Paz con cambios en las injustas estructuras políticas, económicas y sociales, es el clamor de las mayorías. No es justo, no es justo, despreciar las voces multitudinarias que anhelan una Colombia nueva, que piden, desde abajo, se establezca por primera vez la democracia verdadera y la participación de la gente en la construcción de su destino.
Que los cambios sean ciertos y no cosméticos, porque de nada sirven los cambios para que todo siga igual.
Ha llegado la hora de las reformas institucionales que establezcan las bases más sólidas para la edificación de la paz que anhelamos. Nuestra aciaga realidad exige poner fin a la Doctrina de la Seguridad Nacional, la concepción del enemigo interno y a la guerra sucia y sanguinaria del paramilitarismo. El clamor nacional demanda el establecimiento de una Magna Asamblea; de un nuevo orden electoral que devuelva la confianza nacional en esa institución; una reforma a la justicia, para que liberada esta, del lastre de la politiquería, del fraude y la corrupción, preste sus servicios no a interés particulares y privados, sino a la sociedad en su conjunto; una nueva política económica que redima y rescate al ser humano; unas Fuerzas armadas, que, siguiendo la doctrina del Libertador, sin volver los fusiles contra el pueblo, defienda las fronteras patrias y las garantías sociales. Un país para todos, que despierte el orgullo de pertenecer a una nación soberana, verdaderamente democrática, y justa.

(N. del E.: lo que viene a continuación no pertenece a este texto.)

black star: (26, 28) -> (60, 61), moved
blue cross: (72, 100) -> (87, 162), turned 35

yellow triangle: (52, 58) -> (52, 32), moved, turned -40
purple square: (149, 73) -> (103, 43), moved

Asumir un verdadero compromiso con la paz no es un asunto de simples promesas o demagogia. Un verdadero compromiso con la paz consiste en impulsarla con actitudes y hechos ciertos de cambios profundos que permitan la reconciliación, sin actuar como perdonavidas, que es lo que en el presente ocurre, mientras cuando se habla de avances en un proceso de diálogo, se incumple en los compromisos concretos con el pueblo, y se insinúan vanas e innecesarias amenazas hacia la contraparte.